KONSULTASI PUBLIK
Last Updated on Senin, 06 Juni 2011 07:06 Written by sukandar
Samarinda, 31/3/11. Pelaksanaan Konsultasi Publik oleh Pemerintah Provinsi Kalimantan Timur bersama UNMUL Mulawarman di Ruang Rapat I Rektorat UNMUL Samarinda, dengan membahas materi 1. Isu Strategis/permasalahan RKPD tahun 2012; 2. Program/kegiatan prioritas Rencana Kerja Pembangunan Daerah (RKPD) tahun 2012 dihadiri oleh Akademisi, LSM, Lembaga Profesi tokoh masayarakat, pemerhati lingkunganan, sedangkan dari SKPD yang hadir Kepala Dinas Kesehatan, Kepala Dinas, Tenaga Kerja dan Transmigrasi, Kepada Dinas Pariwisata, Kepala Dinas Perdagangan dan Koporasi, Kepala Dinas Kesehatan serta dari Badan Pengelolaan Perbatasan.
Acara pelaksanaan Konsultasi Publik tersebut sesuai dengan Sesuai amanat Undang-Undang RI Nomor 25 Tahun 2004 tentang Sistem Perencanaan Pembangunan Nasional dan Undang-Undang Nomor 33 Tahun 2004 tentang Pemerintah Daerah yang kemudian dijabarkan dalam Peraturan Pemerintah Republik Indonesia Nomor 8 Tahun 2008 tentang Tahapan, Tatacara Penyusunan, Pengendalian, dan Evaluasi Pelaksanaan Rencana

Pembangunan Daerah yang selanjutnya tentang pelaksanaan teknis dirinci dalam Peraturan Menteri Dalam Negeri Nomor 54 Tahun 2010 bahwa dalam rangka Penyusunan Rencana Kerja Pembangunan Daerah (RKPD), Pemerintah diwajibkan untuk melaksanakan KONSULTASI PUBLIK sebagai salah satu tahapan untuk menjaring aspirasi masyarakat.
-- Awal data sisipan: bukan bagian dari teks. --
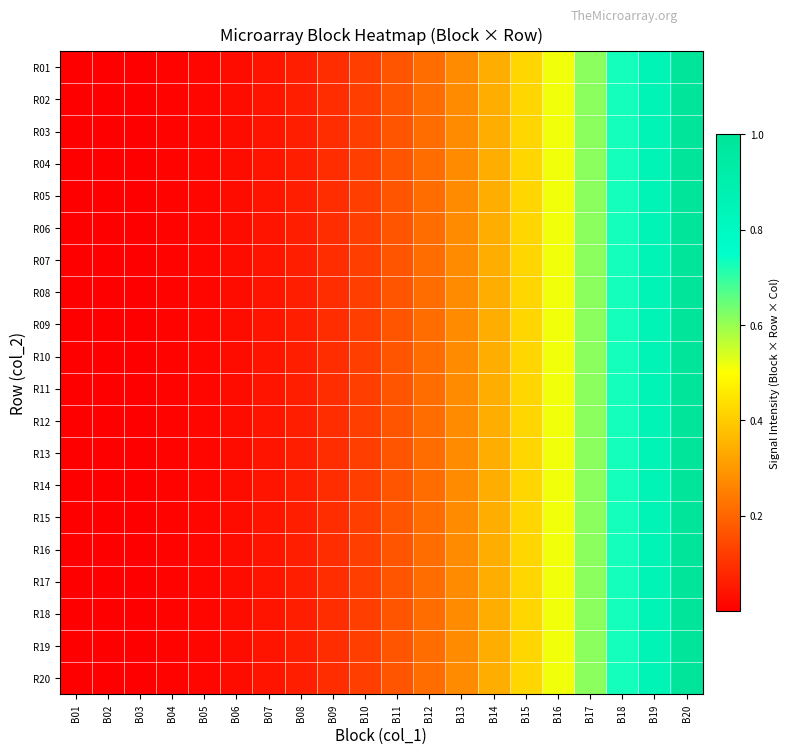

Reading right to left, list all the values displayed in this chart.

R01: B20=1.0	B19=0.9	B18=0.7	B17=0.6	B16=0.5	B15=0.4	B14=0.3	B13=0.3	B12=0.2	B11=0.2	B10=0.1	B09=0.1	B08=0.1	B07=0.0	B06=0.0	B05=0.0	B04=0.0	B03=0.0	B02=0.0	B01=0.0
R02: B20=1.0	B19=0.9	B18=0.7	B17=0.6	B16=0.5	B15=0.4	B14=0.3	B13=0.3	B12=0.2	B11=0.2	B10=0.1	B09=0.1	B08=0.1	B07=0.0	B06=0.0	B05=0.0	B04=0.0	B03=0.0	B02=0.0	B01=0.0
R03: B20=1.0	B19=0.9	B18=0.7	B17=0.6	B16=0.5	B15=0.4	B14=0.3	B13=0.3	B12=0.2	B11=0.2	B10=0.1	B09=0.1	B08=0.1	B07=0.0	B06=0.0	B05=0.0	B04=0.0	B03=0.0	B02=0.0	B01=0.0
R04: B20=1.0	B19=0.9	B18=0.7	B17=0.6	B16=0.5	B15=0.4	B14=0.3	B13=0.3	B12=0.2	B11=0.2	B10=0.1	B09=0.1	B08=0.1	B07=0.0	B06=0.0	B05=0.0	B04=0.0	B03=0.0	B02=0.0	B01=0.0
R05: B20=1.0	B19=0.9	B18=0.7	B17=0.6	B16=0.5	B15=0.4	B14=0.3	B13=0.3	B12=0.2	B11=0.2	B10=0.1	B09=0.1	B08=0.1	B07=0.0	B06=0.0	B05=0.0	B04=0.0	B03=0.0	B02=0.0	B01=0.0
R06: B20=1.0	B19=0.9	B18=0.7	B17=0.6	B16=0.5	B15=0.4	B14=0.3	B13=0.3	B12=0.2	B11=0.2	B10=0.1	B09=0.1	B08=0.1	B07=0.0	B06=0.0	B05=0.0	B04=0.0	B03=0.0	B02=0.0	B01=0.0
R07: B20=1.0	B19=0.9	B18=0.7	B17=0.6	B16=0.5	B15=0.4	B14=0.3	B13=0.3	B12=0.2	B11=0.2	B10=0.1	B09=0.1	B08=0.1	B07=0.0	B06=0.0	B05=0.0	B04=0.0	B03=0.0	B02=0.0	B01=0.0
R08: B20=1.0	B19=0.9	B18=0.7	B17=0.6	B16=0.5	B15=0.4	B14=0.3	B13=0.3	B12=0.2	B11=0.2	B10=0.1	B09=0.1	B08=0.1	B07=0.0	B06=0.0	B05=0.0	B04=0.0	B03=0.0	B02=0.0	B01=0.0
R09: B20=1.0	B19=0.9	B18=0.7	B17=0.6	B16=0.5	B15=0.4	B14=0.3	B13=0.3	B12=0.2	B11=0.2	B10=0.1	B09=0.1	B08=0.1	B07=0.0	B06=0.0	B05=0.0	B04=0.0	B03=0.0	B02=0.0	B01=0.0
R10: B20=1.0	B19=0.9	B18=0.7	B17=0.6	B16=0.5	B15=0.4	B14=0.3	B13=0.3	B12=0.2	B11=0.2	B10=0.1	B09=0.1	B08=0.1	B07=0.0	B06=0.0	B05=0.0	B04=0.0	B03=0.0	B02=0.0	B01=0.0
R11: B20=1.0	B19=0.9	B18=0.7	B17=0.6	B16=0.5	B15=0.4	B14=0.3	B13=0.3	B12=0.2	B11=0.2	B10=0.1	B09=0.1	B08=0.1	B07=0.0	B06=0.0	B05=0.0	B04=0.0	B03=0.0	B02=0.0	B01=0.0
R12: B20=1.0	B19=0.9	B18=0.7	B17=0.6	B16=0.5	B15=0.4	B14=0.3	B13=0.3	B12=0.2	B11=0.2	B10=0.1	B09=0.1	B08=0.1	B07=0.0	B06=0.0	B05=0.0	B04=0.0	B03=0.0	B02=0.0	B01=0.0
R13: B20=1.0	B19=0.9	B18=0.7	B17=0.6	B16=0.5	B15=0.4	B14=0.3	B13=0.3	B12=0.2	B11=0.2	B10=0.1	B09=0.1	B08=0.1	B07=0.0	B06=0.0	B05=0.0	B04=0.0	B03=0.0	B02=0.0	B01=0.0
R14: B20=1.0	B19=0.9	B18=0.7	B17=0.6	B16=0.5	B15=0.4	B14=0.3	B13=0.3	B12=0.2	B11=0.2	B10=0.1	B09=0.1	B08=0.1	B07=0.0	B06=0.0	B05=0.0	B04=0.0	B03=0.0	B02=0.0	B01=0.0
R15: B20=1.0	B19=0.9	B18=0.7	B17=0.6	B16=0.5	B15=0.4	B14=0.3	B13=0.3	B12=0.2	B11=0.2	B10=0.1	B09=0.1	B08=0.1	B07=0.0	B06=0.0	B05=0.0	B04=0.0	B03=0.0	B02=0.0	B01=0.0
R16: B20=1.0	B19=0.9	B18=0.7	B17=0.6	B16=0.5	B15=0.4	B14=0.3	B13=0.3	B12=0.2	B11=0.2	B10=0.1	B09=0.1	B08=0.1	B07=0.0	B06=0.0	B05=0.0	B04=0.0	B03=0.0	B02=0.0	B01=0.0
R17: B20=1.0	B19=0.9	B18=0.7	B17=0.6	B16=0.5	B15=0.4	B14=0.3	B13=0.3	B12=0.2	B11=0.2	B10=0.1	B09=0.1	B08=0.1	B07=0.0	B06=0.0	B05=0.0	B04=0.0	B03=0.0	B02=0.0	B01=0.0
R18: B20=1.0	B19=0.9	B18=0.7	B17=0.6	B16=0.5	B15=0.4	B14=0.3	B13=0.3	B12=0.2	B11=0.2	B10=0.1	B09=0.1	B08=0.1	B07=0.0	B06=0.0	B05=0.0	B04=0.0	B03=0.0	B02=0.0	B01=0.0
R19: B20=1.0	B19=0.9	B18=0.7	B17=0.6	B16=0.5	B15=0.4	B14=0.3	B13=0.3	B12=0.2	B11=0.2	B10=0.1	B09=0.1	B08=0.1	B07=0.0	B06=0.0	B05=0.0	B04=0.0	B03=0.0	B02=0.0	B01=0.0
R20: B20=1.0	B19=0.9	B18=0.7	B17=0.6	B16=0.5	B15=0.4	B14=0.3	B13=0.3	B12=0.2	B11=0.2	B10=0.1	B09=0.1	B08=0.1	B07=0.0	B06=0.0	B05=0.0	B04=0.0	B03=0.0	B02=0.0	B01=0.0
Untuk itu Pemerintah Provinsi Kalimantan Timur dan difasilitasi oleh Universitas Mulawarman Samarinda mengharapkan kehadiran Bapak/Ibu/Sdr (i) pada acara KONSULTASI PUBLIK.
Acara dipandu oleh moderator dari Pokja 30, dilanjutkan dengan sambutan dari Rektor UNMUL atau yang mewakili, dan pemaparan dari BAPPEDA Kalimantan Timur, Dr.Ir.H.Rusmadi.MS yang memberikan kondisi data dan fakta Kaltim secara umum serta RKPD Tahun 2012.
Sambutan dari peserta rapat sangat antusias dan beragam dalam memberikan masukan tentang perencanaan pembangunan di Kaltim tahun 2012 berbagai dan solusi dalam mengatasi berbagai masalah dari soratan peserta konsultasi publik, terutama dari masukan dari pihak para akademisi serta Lembaga Swadaya Masyarakat yang diwakili oleh pihak JATAM Kaltim yang lebih menekankan pada eksploitasi pertambangan yang ramah lingkungan (Humas Bappeda Kaltim/Sukandar, S.Sos).